Some Generation Xers may think that most younger people today do not appreciate or know much about music from the grunge period. However, the sample group proved otherwise. The group of teens were shown three Nirvana music videos. A few showed little expression, such as 18-year-olds Shant and Alix, while one teen, Adam, re-enacted and lip-synced to the lyrics with a little bit of head-banging. One young lady, Madison, commented how the music video “Smells Like Teen Spirit” looked “normal” because no one was “stripping.”
The second video, “Heart-Shaped Box,” brought confusion and mild shock among most of the teens, particularly the portrayal of Jesus Christ and Ku Klux Klan members. “Was this actually put on TV and they were actually showing this?” asked 16-year-old Kaelyn, forming an uneasy smile with wide eyes. “I’ve never been so more confused with a music video in my life,” commented Shant. However, Alix liked the part where Kurt Cobain brushed his hair back, which prompted her to say, “He’s so attractive.” Another girl mentioned how “creepy” she felt because she also found him to be attractive yet “he’s dead.”
After the teens sat through MTV Unplugged’s version of “About a Girl,” they were asked to share their thoughts about Nirvana and what they had watched. Some of them wouldn’t listen to it for long, while a few hardcore fans, like Adam, said that it is their all-time favorite band. Shant commented how despite “all that yelling,” it was also “relaxing.” In regards to why Kurt Cobain and the band did not play the major hits in the last video while other bands at the time did, Tom replied that they played for the love of music, not for the money. Jeordy mentioned that Nirvana gave the audience “what they are instead of what anyone else wants.” Some of the teens agreed that teenage angst is prevalent in all generations.

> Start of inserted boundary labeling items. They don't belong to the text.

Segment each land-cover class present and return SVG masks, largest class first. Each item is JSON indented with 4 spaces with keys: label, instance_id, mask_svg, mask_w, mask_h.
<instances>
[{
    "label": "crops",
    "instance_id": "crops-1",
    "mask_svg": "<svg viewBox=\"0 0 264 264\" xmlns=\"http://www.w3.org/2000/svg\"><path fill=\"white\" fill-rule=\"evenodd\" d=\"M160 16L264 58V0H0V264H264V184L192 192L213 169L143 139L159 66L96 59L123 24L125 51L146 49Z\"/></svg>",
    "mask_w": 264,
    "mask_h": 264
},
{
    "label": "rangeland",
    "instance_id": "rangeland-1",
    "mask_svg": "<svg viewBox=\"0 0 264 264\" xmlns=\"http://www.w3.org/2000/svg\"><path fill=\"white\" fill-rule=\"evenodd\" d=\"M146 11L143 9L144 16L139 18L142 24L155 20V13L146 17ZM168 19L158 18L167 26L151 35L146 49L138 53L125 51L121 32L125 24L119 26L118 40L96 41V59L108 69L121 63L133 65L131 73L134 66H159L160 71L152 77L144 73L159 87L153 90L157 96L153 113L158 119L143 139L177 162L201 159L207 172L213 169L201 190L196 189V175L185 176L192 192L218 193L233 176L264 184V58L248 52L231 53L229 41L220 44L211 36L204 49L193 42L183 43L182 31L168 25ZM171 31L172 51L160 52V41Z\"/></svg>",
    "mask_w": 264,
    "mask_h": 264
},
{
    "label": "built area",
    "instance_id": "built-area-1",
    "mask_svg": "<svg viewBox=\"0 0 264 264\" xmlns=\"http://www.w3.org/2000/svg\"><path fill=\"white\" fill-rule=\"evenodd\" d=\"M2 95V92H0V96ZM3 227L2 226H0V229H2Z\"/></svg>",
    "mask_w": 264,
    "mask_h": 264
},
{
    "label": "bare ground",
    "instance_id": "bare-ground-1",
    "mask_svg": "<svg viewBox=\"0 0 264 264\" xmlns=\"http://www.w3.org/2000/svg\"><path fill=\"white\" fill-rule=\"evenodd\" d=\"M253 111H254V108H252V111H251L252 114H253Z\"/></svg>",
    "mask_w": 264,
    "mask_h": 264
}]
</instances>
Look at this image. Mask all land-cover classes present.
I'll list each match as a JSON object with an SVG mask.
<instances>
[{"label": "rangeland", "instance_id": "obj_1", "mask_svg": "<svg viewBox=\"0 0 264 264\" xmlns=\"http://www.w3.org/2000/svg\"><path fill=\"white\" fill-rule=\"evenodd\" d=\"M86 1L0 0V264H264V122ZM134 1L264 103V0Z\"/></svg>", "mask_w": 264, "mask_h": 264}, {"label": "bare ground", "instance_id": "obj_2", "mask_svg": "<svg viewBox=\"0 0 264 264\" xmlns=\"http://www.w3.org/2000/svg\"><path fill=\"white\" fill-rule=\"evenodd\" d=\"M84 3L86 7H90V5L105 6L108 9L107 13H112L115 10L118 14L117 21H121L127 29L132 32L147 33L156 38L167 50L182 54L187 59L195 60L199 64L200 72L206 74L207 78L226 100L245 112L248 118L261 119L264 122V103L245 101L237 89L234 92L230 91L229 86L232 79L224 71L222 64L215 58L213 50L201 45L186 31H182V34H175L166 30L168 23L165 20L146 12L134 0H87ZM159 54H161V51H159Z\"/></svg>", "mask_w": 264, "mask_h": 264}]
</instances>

Not surprisingly, there were a few teens who did not know how Kurt Cobain died and reacted with shock when they were told that he committed suicide. In regards to his death, 17-year-old Labib said, “I know a lot of people who hate on Justin Bieber. On his birthday, I saw a trend going on:’Kill yourself, Bieber.’ If something like that happened like that (Kurt Cobain’s suicide), what are we going to say afterwards?”
The teens reacted mostly with empathy on the death of Kurt Cobain. For a band like Nirvana to have such an influence in the rock music culture and today’s youngsters shows that Kurt Cobain did not live a wasted life. Although the tiny sample of teens in the video may or may not represent the majority of teens today, Generation Xers should not be concerned whether this generation of youngsters appreciates or knows Nirvana -or any musicians from the early 1990’s-or not. However, they may feel like giving themselves a facepalm when they hear teenagers say, “I actually like old music like that.”